- Document text:
[Start of section]
Webb, who has been with the Roseburg VA for nine years, has a
personal connection to the services she and her team provide for
Veterans – though she herself is a Veteran, her husband also served
in uniform. Her focus on providing high-quality care extends to all
her patients and opens some doors for Veterans needing services
outside an exam room, she said.
“Respect and
dignity for the patient and their family goes a long way. I try to
treat my patients like I would want my husband to be treated when he
gets care at the VA,” said Webb. “I try to stay up to date with all
the resources available to our Veterans so that I can make
suggestions with the [Patient-Aligned Care Team] about referrals. A
few months ago, I had a patient tell me ‘If you hadn’t asked the
right questions about my housing situation, I wouldn’t have known
that the VA has a program to help Veterans who are homeless.”
[End of section]
- Data shown:
[Start of section]
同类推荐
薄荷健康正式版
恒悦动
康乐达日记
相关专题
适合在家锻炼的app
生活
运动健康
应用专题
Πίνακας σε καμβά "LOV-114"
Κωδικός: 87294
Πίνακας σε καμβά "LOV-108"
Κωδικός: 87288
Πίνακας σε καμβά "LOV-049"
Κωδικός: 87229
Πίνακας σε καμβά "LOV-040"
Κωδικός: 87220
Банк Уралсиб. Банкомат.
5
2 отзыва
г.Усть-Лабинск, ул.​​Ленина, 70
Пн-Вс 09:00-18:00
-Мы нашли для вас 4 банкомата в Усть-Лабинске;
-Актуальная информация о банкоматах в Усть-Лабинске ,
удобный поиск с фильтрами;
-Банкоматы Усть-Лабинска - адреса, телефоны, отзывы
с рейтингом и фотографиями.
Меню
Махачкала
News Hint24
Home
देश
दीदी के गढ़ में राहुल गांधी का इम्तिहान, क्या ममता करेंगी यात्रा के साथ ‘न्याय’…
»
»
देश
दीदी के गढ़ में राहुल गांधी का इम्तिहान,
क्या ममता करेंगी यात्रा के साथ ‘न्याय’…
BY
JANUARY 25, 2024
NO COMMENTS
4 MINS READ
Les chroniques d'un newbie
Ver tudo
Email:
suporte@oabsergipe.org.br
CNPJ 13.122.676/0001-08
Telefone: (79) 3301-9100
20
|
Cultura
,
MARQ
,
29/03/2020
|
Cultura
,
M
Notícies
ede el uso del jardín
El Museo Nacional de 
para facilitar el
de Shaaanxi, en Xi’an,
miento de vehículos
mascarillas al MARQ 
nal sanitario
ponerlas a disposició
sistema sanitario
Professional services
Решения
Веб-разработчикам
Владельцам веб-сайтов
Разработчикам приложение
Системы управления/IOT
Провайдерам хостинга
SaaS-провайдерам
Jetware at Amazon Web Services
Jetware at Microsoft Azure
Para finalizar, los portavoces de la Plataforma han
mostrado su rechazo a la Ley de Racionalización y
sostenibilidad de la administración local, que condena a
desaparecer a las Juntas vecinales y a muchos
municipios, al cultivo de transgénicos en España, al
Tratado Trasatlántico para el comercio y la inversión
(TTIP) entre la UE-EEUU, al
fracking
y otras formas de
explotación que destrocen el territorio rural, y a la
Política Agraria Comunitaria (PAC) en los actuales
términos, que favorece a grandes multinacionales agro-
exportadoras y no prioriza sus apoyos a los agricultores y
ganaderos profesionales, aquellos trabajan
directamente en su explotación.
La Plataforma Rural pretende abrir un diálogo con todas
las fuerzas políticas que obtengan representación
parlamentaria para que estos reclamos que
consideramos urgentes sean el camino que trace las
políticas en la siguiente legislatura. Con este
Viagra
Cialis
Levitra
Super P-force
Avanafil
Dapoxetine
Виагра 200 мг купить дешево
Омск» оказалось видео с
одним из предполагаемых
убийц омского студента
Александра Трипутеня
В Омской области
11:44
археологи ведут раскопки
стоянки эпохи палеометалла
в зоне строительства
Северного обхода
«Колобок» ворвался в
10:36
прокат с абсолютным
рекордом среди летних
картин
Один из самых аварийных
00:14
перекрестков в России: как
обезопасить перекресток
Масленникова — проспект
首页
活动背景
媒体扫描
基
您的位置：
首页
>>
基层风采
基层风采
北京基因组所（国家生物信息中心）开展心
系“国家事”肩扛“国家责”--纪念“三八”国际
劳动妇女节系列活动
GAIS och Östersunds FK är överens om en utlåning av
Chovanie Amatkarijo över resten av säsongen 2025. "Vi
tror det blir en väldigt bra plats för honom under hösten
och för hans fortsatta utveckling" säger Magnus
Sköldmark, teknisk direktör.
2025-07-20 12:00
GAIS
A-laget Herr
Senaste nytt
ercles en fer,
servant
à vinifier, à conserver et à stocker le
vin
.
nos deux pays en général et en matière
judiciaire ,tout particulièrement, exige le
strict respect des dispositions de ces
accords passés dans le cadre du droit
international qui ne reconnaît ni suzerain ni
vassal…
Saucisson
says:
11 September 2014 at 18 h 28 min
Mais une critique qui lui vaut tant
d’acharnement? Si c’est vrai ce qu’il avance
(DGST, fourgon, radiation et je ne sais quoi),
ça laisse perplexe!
[End of section]
[Start of section]
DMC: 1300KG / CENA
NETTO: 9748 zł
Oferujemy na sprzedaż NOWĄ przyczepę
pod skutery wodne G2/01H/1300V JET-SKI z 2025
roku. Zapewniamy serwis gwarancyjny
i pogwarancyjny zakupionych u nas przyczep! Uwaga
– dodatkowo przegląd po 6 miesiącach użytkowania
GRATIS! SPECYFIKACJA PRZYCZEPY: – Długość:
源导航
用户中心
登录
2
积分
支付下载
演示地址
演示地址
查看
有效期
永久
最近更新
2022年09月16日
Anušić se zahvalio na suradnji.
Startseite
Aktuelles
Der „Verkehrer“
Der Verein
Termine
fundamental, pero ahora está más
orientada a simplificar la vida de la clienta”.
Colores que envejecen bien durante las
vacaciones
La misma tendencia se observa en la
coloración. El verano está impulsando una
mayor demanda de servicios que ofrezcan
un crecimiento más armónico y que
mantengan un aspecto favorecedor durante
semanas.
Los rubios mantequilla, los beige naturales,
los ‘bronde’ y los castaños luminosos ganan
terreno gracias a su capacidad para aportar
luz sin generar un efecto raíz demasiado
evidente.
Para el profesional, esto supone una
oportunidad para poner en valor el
[End of section]
[Start of section]
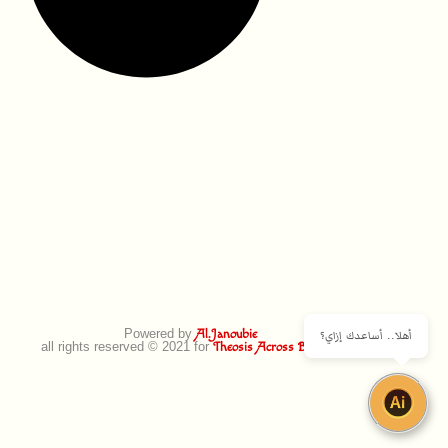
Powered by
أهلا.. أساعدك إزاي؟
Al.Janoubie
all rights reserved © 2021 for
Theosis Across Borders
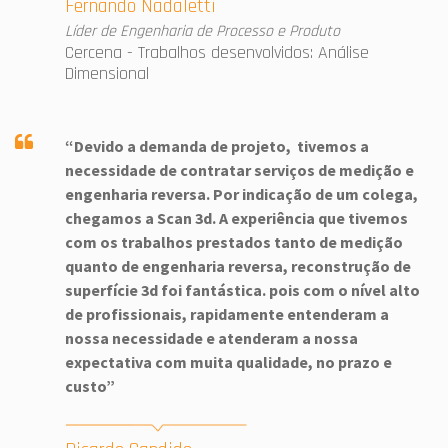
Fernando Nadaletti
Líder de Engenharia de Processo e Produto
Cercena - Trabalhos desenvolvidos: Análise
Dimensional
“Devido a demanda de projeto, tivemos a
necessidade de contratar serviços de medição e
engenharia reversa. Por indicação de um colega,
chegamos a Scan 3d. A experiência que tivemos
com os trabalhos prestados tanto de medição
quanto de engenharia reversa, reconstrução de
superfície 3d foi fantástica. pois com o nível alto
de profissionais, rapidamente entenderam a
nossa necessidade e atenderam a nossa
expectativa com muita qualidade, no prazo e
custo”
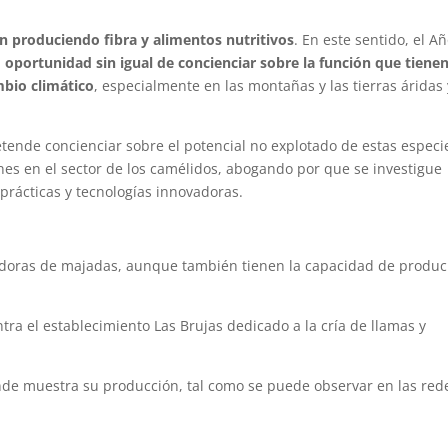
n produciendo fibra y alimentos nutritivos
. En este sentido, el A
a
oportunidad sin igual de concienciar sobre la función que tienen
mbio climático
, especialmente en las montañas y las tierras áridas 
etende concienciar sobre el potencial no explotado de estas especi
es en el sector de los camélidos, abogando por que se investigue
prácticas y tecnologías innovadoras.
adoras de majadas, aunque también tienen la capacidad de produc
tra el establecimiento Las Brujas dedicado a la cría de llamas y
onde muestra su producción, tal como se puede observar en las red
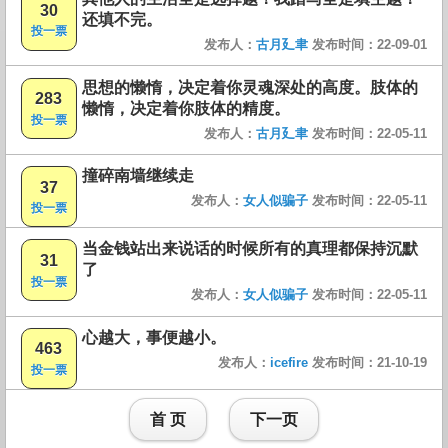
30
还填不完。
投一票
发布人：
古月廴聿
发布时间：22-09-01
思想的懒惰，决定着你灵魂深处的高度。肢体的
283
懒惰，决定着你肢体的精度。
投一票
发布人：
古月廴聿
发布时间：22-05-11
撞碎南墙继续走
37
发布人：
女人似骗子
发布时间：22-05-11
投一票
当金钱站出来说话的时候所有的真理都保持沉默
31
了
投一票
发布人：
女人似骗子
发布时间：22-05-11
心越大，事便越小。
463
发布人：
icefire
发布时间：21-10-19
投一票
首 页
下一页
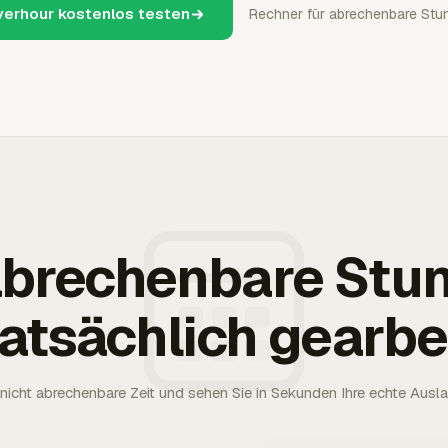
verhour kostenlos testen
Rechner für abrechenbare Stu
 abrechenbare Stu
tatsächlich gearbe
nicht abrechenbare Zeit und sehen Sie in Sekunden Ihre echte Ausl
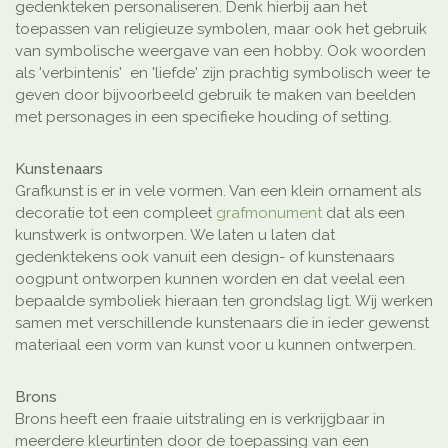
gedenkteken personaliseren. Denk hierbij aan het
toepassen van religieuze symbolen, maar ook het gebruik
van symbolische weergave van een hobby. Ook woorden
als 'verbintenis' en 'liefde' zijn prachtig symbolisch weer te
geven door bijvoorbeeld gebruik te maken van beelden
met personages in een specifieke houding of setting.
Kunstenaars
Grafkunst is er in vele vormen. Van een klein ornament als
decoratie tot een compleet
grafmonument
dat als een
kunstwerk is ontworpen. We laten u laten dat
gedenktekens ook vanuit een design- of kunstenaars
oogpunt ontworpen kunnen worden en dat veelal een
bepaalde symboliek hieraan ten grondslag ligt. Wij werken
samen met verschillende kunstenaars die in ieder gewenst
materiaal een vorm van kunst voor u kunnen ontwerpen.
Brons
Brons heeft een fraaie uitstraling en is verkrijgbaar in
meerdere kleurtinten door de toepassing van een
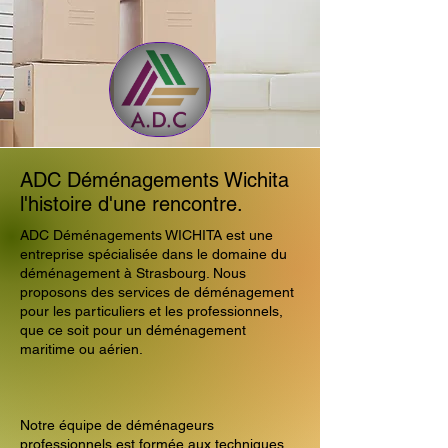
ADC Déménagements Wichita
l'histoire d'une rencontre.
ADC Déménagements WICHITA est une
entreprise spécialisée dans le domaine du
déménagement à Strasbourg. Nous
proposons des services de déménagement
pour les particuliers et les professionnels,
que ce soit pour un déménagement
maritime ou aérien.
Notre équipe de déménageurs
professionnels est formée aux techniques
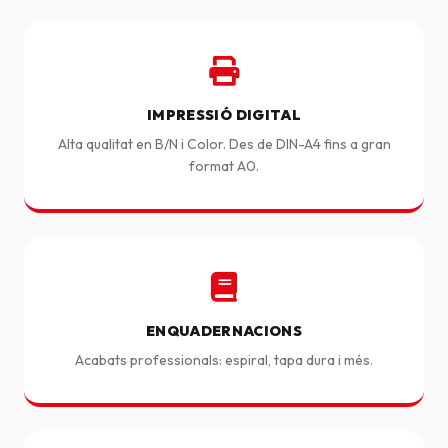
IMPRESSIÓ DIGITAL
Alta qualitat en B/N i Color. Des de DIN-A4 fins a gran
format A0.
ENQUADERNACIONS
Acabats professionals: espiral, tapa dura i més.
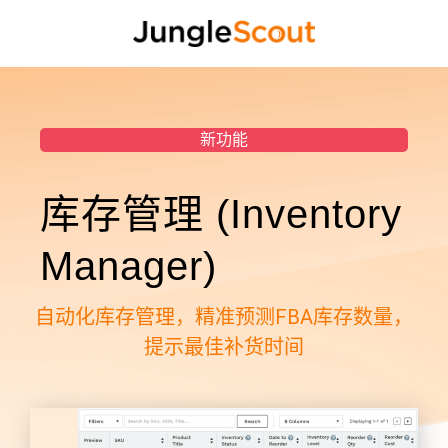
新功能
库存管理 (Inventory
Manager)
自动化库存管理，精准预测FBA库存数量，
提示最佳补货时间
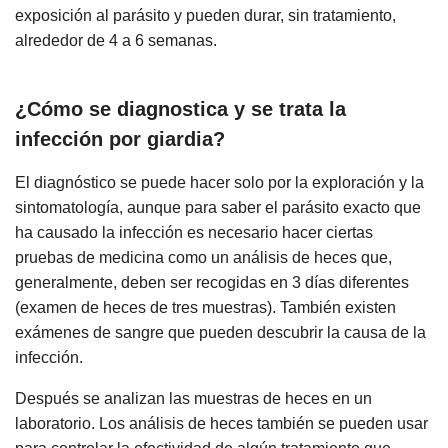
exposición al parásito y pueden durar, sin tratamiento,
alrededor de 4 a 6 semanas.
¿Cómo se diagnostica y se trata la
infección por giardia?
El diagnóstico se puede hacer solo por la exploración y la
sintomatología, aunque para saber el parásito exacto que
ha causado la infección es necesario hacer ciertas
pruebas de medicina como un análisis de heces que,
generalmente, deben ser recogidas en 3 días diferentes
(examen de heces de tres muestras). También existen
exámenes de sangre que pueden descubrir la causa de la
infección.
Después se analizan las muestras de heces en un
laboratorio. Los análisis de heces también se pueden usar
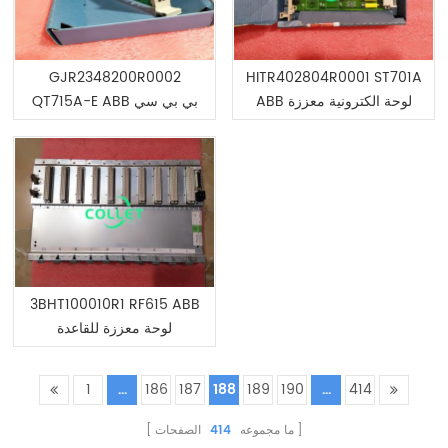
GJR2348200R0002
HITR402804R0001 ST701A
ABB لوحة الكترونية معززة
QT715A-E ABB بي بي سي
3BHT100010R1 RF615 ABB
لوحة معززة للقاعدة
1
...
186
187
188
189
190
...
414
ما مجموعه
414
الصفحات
[End of section]
- Work instruction A: In the Webb passage, why does Webb try to stay up to date with all the resources available to Veterans? Answer in one to three sentences.
- Work instruction B: Copy the words of the Webb passage starting at "Webb, who has" and ending at "room, she said.".
The entries have no connection to the Webb passage.

- Result A: She stays current on those resources so that she can make suggestions with the Patient-Aligned Care Team about referrals.

- Result B:
Webb, who has been with the Roseburg VA for nine years, has a
personal connection to the services she and her team provide for
Veterans – though she herself is a Veteran, her husband also served
in uniform. Her focus on providing high-quality care extends to all
her patients and opens some doors for Veterans needing services
outside an exam room, she said.